Nothing new in this, in the sense that viability is always at the heart of s.106 negotiations, but unlike the current system there appears to be no scope for the LPA to refuse permission on the basis that the proposals will not secure the required infrastructure. Indeed, it is contemplated that in some areas “some or all of the value generated by the development would be below the threshold, and so not subject to the levy”.

How is the infrastructure to be provided in such areas? Is it to be at the sole cost of the planning authorities? If so, how are they to be funded? Surely the proposal to allow local authorities to borrow against future CIL revenues will not assist here, since by definition such areas will not be receiving CIL?

Proposal 20 is that the new CIL is extended to capture changes of use through use of PD rights. That sounds sensible but is unlikely to produce revenue at such a level to make up the gap between need and affordability referred to above.

Proposal 21 signals another major change which is to require the new CIL to deliver affordable housing provision. This could be delivered through in-kind delivery on site, presumably some new form of s.106 obligation will be required to secure this although there is no mention of mechanisms in the White Paper. The White Paper recognises that this will put local authorities more at risk if values fall between the beginning of the development and the sales to the AH providers. In that case, the scheme would provide for a ‘flip’ of units back to market units which the developer can sell but, in the reverse case, the developer could not recover overpayments.
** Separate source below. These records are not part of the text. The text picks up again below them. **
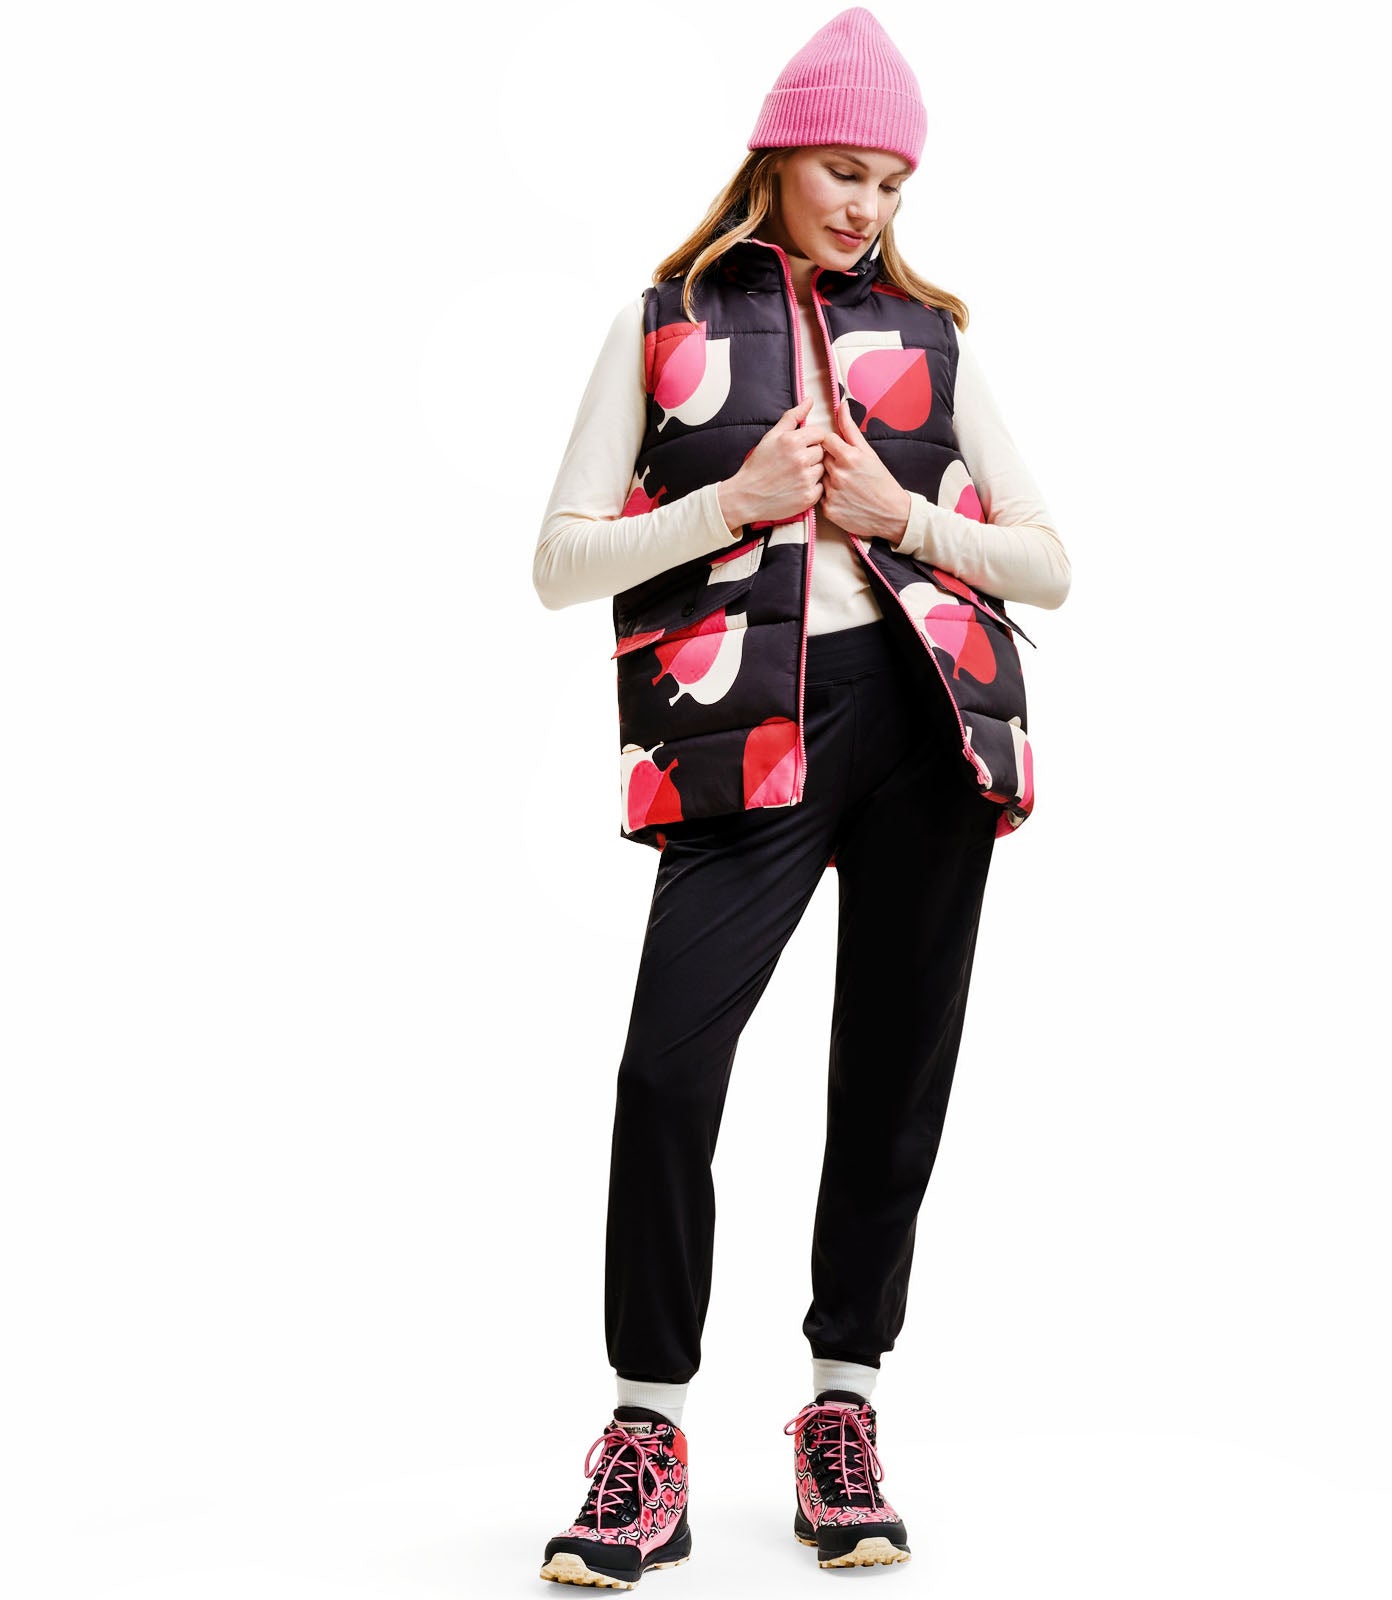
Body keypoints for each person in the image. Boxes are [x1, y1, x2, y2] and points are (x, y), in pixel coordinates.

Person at [531, 7, 1070, 1586]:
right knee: (667, 1072)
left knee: (893, 1076)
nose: (867, 206)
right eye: (846, 171)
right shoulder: (662, 324)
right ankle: (645, 1433)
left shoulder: (935, 339)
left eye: (892, 184)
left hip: (923, 730)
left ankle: (846, 1408)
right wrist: (735, 501)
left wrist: (906, 517)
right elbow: (558, 562)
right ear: (777, 156)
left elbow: (1050, 562)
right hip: (742, 731)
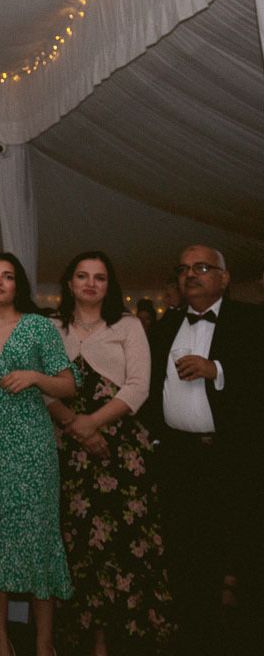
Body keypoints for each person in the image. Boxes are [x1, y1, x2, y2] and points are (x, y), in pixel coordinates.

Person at [47, 252, 174, 654]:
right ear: (69, 283)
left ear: (109, 285)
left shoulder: (129, 325)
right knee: (77, 545)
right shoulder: (50, 328)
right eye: (82, 276)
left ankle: (119, 643)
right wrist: (74, 425)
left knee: (123, 546)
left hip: (120, 450)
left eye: (99, 278)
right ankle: (86, 643)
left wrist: (92, 423)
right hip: (68, 451)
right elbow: (42, 387)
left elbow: (139, 386)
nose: (90, 284)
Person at [0, 253, 76, 656]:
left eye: (7, 276)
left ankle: (44, 644)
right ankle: (1, 644)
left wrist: (35, 377)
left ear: (18, 284)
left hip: (31, 441)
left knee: (37, 533)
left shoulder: (41, 327)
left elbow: (68, 385)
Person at [146, 245, 263, 656]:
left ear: (224, 277)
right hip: (180, 460)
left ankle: (247, 640)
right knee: (187, 556)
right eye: (183, 269)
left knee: (245, 551)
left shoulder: (252, 322)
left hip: (232, 459)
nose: (190, 275)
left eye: (201, 267)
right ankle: (196, 639)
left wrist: (218, 371)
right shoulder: (164, 327)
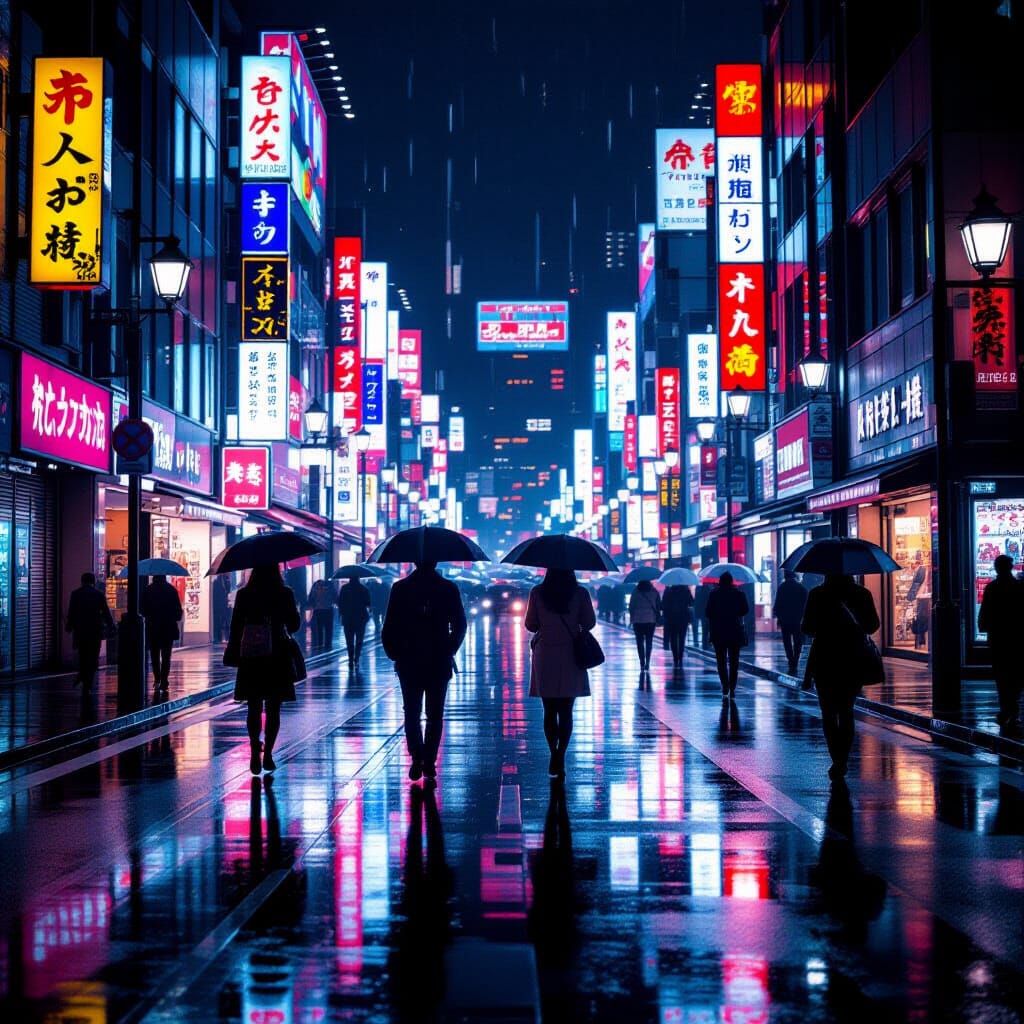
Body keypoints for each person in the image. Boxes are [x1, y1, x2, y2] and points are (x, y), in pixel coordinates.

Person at [382, 560, 467, 781]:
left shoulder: (401, 588)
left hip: (408, 658)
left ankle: (417, 756)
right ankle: (429, 760)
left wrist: (395, 653)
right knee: (435, 713)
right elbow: (460, 624)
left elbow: (389, 624)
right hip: (439, 658)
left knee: (411, 711)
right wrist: (450, 648)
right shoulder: (448, 588)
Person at [802, 572, 880, 782]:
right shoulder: (861, 593)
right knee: (846, 710)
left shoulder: (817, 594)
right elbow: (873, 625)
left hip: (824, 658)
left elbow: (807, 627)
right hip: (852, 658)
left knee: (828, 712)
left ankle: (836, 758)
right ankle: (843, 759)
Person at [225, 563, 302, 775]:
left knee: (254, 705)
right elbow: (294, 625)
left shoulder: (245, 594)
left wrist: (233, 651)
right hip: (277, 655)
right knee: (274, 707)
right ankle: (268, 753)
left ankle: (253, 748)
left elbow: (236, 626)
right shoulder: (284, 593)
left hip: (252, 655)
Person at [524, 568, 597, 778]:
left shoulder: (537, 592)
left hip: (545, 653)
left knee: (549, 709)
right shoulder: (580, 593)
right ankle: (560, 756)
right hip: (571, 653)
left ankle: (552, 753)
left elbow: (530, 624)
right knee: (566, 710)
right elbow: (590, 622)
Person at [978, 554, 1023, 733]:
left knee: (1002, 675)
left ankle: (1007, 708)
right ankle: (1012, 708)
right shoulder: (1018, 587)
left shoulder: (992, 587)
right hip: (1016, 637)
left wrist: (984, 626)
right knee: (1016, 673)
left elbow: (985, 612)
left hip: (998, 638)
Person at [65, 572, 115, 692]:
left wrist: (69, 626)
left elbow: (72, 612)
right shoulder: (98, 595)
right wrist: (111, 625)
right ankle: (88, 682)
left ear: (82, 581)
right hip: (95, 630)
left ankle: (82, 675)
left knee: (83, 655)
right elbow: (106, 612)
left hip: (81, 630)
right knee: (93, 656)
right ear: (93, 582)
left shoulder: (76, 594)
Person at [705, 572, 749, 698]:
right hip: (734, 630)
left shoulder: (714, 594)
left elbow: (708, 612)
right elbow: (745, 610)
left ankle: (725, 685)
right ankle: (733, 686)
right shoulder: (739, 594)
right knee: (734, 660)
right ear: (731, 581)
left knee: (721, 660)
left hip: (718, 631)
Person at [140, 574, 183, 690]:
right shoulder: (171, 590)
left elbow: (142, 609)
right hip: (167, 627)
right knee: (166, 655)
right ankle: (164, 679)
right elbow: (178, 611)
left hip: (153, 627)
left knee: (154, 654)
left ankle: (157, 678)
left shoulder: (148, 590)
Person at [773, 570, 809, 675]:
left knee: (787, 641)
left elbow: (777, 605)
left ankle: (790, 660)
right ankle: (795, 661)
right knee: (798, 642)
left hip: (785, 620)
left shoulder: (782, 588)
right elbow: (806, 605)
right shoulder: (801, 588)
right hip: (798, 620)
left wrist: (779, 617)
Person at [337, 577, 372, 668]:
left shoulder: (344, 588)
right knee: (359, 639)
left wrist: (341, 614)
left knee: (349, 640)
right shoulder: (363, 589)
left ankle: (350, 658)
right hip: (360, 618)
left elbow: (340, 603)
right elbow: (368, 603)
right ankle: (356, 658)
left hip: (347, 618)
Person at [661, 584, 694, 670]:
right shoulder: (686, 590)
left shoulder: (668, 591)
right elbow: (691, 602)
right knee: (682, 638)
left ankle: (675, 657)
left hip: (671, 618)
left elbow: (663, 605)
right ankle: (680, 656)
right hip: (683, 617)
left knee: (673, 637)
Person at [306, 577, 336, 649]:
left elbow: (311, 600)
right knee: (328, 628)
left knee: (319, 629)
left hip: (318, 610)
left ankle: (320, 644)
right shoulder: (330, 588)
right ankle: (328, 645)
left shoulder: (314, 588)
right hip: (328, 610)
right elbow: (335, 598)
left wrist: (313, 605)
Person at [212, 573, 232, 643]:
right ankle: (218, 638)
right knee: (218, 621)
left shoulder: (225, 579)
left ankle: (220, 638)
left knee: (222, 621)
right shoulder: (217, 580)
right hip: (218, 604)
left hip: (222, 604)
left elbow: (228, 590)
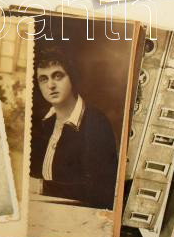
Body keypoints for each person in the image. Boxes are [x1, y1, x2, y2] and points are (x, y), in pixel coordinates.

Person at [29, 46, 118, 209]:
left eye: (58, 76)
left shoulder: (95, 123)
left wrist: (41, 186)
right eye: (43, 79)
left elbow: (101, 190)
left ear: (72, 77)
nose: (51, 85)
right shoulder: (45, 123)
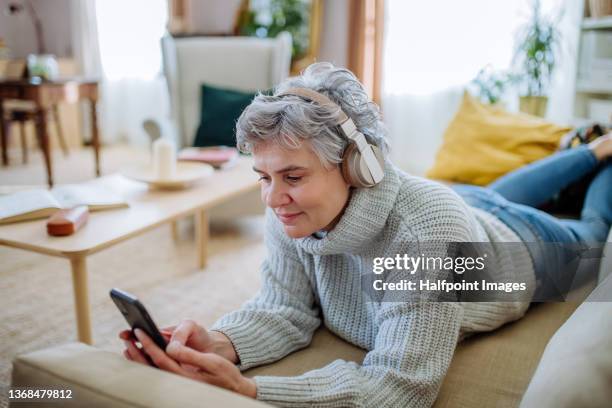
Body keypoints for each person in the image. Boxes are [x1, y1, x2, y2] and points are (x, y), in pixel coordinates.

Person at [120, 63, 612, 407]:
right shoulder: (286, 209)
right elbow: (284, 308)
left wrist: (253, 392)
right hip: (466, 197)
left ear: (359, 167)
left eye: (293, 177)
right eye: (264, 177)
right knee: (492, 189)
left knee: (591, 230)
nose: (271, 199)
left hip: (519, 248)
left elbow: (399, 387)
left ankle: (603, 151)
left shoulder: (424, 231)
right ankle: (590, 149)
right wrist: (220, 342)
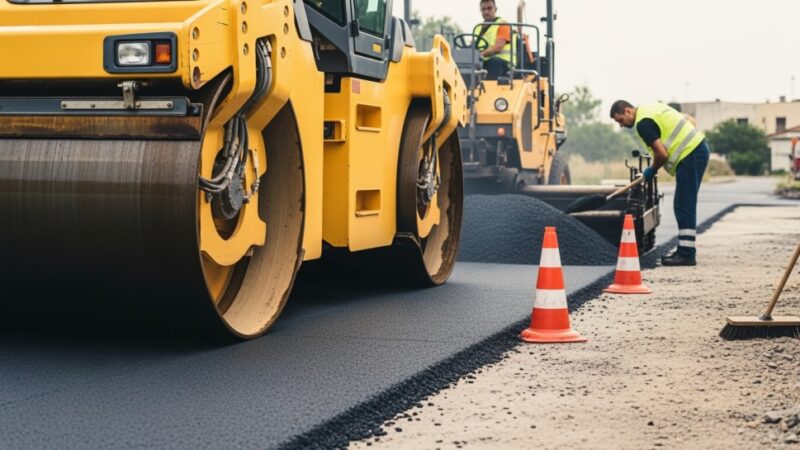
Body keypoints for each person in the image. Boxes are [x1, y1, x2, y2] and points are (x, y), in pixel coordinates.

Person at [610, 100, 710, 266]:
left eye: (620, 120)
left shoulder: (643, 124)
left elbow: (662, 154)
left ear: (627, 111)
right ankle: (684, 249)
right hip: (695, 150)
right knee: (683, 203)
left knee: (684, 204)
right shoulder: (650, 108)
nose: (621, 125)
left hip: (690, 154)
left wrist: (652, 170)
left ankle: (687, 254)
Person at [475, 0, 512, 79]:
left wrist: (479, 55)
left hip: (503, 63)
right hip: (483, 61)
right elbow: (473, 46)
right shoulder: (478, 28)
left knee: (494, 62)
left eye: (489, 8)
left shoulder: (502, 24)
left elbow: (498, 47)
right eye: (483, 9)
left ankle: (489, 85)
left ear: (495, 9)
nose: (486, 12)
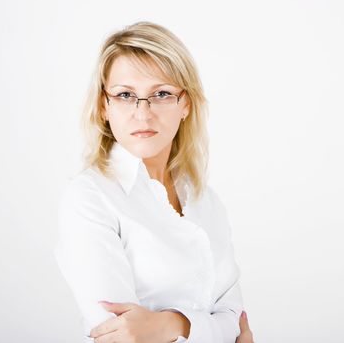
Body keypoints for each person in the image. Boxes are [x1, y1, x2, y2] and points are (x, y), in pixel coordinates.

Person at [54, 21, 254, 343]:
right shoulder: (89, 198)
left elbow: (235, 320)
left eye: (161, 94)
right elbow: (119, 334)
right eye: (125, 95)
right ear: (104, 106)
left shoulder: (206, 200)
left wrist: (173, 326)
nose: (142, 114)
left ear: (185, 104)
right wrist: (209, 328)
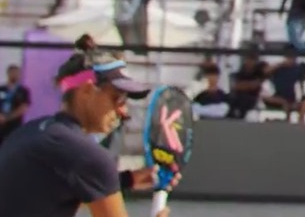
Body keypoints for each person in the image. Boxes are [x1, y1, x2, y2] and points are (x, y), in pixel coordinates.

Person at [0, 35, 178, 217]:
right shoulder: (86, 155)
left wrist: (127, 180)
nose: (124, 111)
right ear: (86, 90)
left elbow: (56, 182)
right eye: (117, 98)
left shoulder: (28, 133)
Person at [0, 63, 31, 147]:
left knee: (12, 145)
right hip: (1, 124)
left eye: (17, 73)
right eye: (13, 72)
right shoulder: (2, 88)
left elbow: (23, 108)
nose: (15, 75)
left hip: (15, 125)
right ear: (8, 73)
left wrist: (7, 118)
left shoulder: (23, 91)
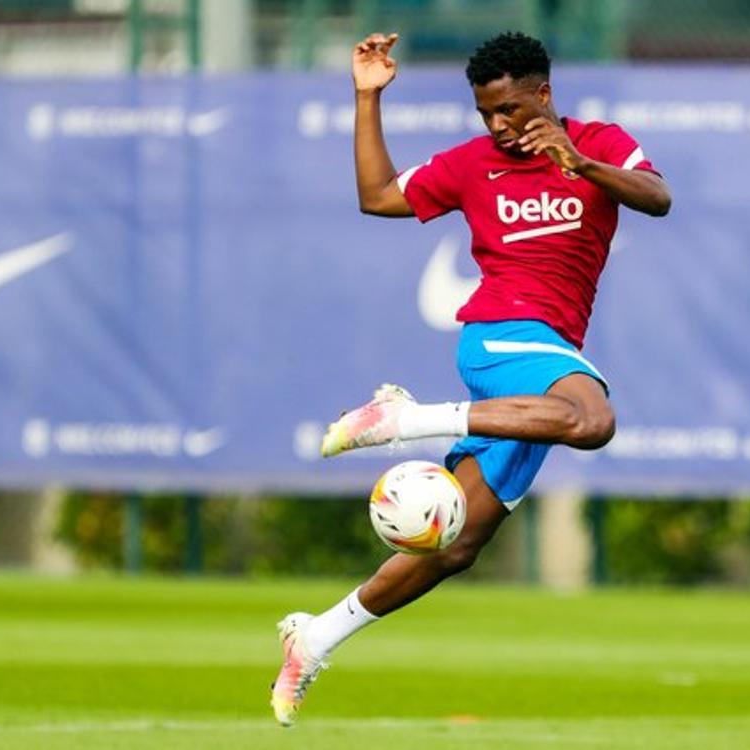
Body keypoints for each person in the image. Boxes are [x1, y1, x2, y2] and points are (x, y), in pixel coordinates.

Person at [271, 30, 671, 726]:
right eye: (487, 113)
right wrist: (367, 100)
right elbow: (377, 196)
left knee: (456, 543)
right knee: (593, 420)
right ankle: (404, 420)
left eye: (512, 110)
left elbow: (658, 197)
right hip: (500, 339)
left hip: (541, 366)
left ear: (544, 95)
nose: (500, 127)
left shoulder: (600, 142)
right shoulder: (473, 164)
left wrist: (579, 164)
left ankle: (315, 636)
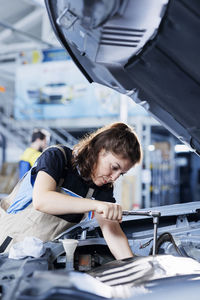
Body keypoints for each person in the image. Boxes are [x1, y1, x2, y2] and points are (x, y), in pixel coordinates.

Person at [31, 122, 142, 260]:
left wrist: (130, 265)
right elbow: (41, 200)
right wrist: (97, 205)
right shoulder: (56, 157)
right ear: (99, 151)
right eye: (114, 167)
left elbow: (113, 234)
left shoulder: (103, 188)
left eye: (121, 174)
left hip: (41, 256)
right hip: (9, 250)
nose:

Concern is expressed over the quality of affordable units delivered by this means and there is a suggested backstop provision by which the authority could require the developer to make cash contributions if no provider was willing to buy the homes because of their quality.

Finally, proposal 22 is to give local authorities more freedom on how they spend the new CIL receipts. Once infrastructure obligations have been met they could be spent on other policy priorities including the improvement of services and the reduction of Council Tax (a legislative reversal of Wright ). However, the Neighbourhood Share would be retained and better community engagement is proposed in decisions as to how it is spent. The proposed alternative is to ring-fence the CIL receipts, as at present, to the provision of infrastructure and affordable housing.

These are radical proposals but they are also largely inchoate. Without knowing more about how additional value is to be calculated it is difficult to have a properly informed consultation. The avoidance of debate on the viability of the individual scheme is much to be supported. How much inquiry and local authority time is spent on the arcana of these impenetrable speculations? But to substitute with a national rate requires some delicacy in striking the balance to incentivise the market to produce the required new homes and in the provision of the infrastructure needed to secure their wider acceptability and support for the new system. Where are the provisions for securing that suggested transparency around the infrastructure that will be provided? Will this be in the new local plan and, if so, what assumptions could sensibly be made at that plan-making stage as to the affordability of the proposals? A simpler system? Probably, but do remember the same was claimed for CIL. A more buoyant system – yes and possibly all the better for that.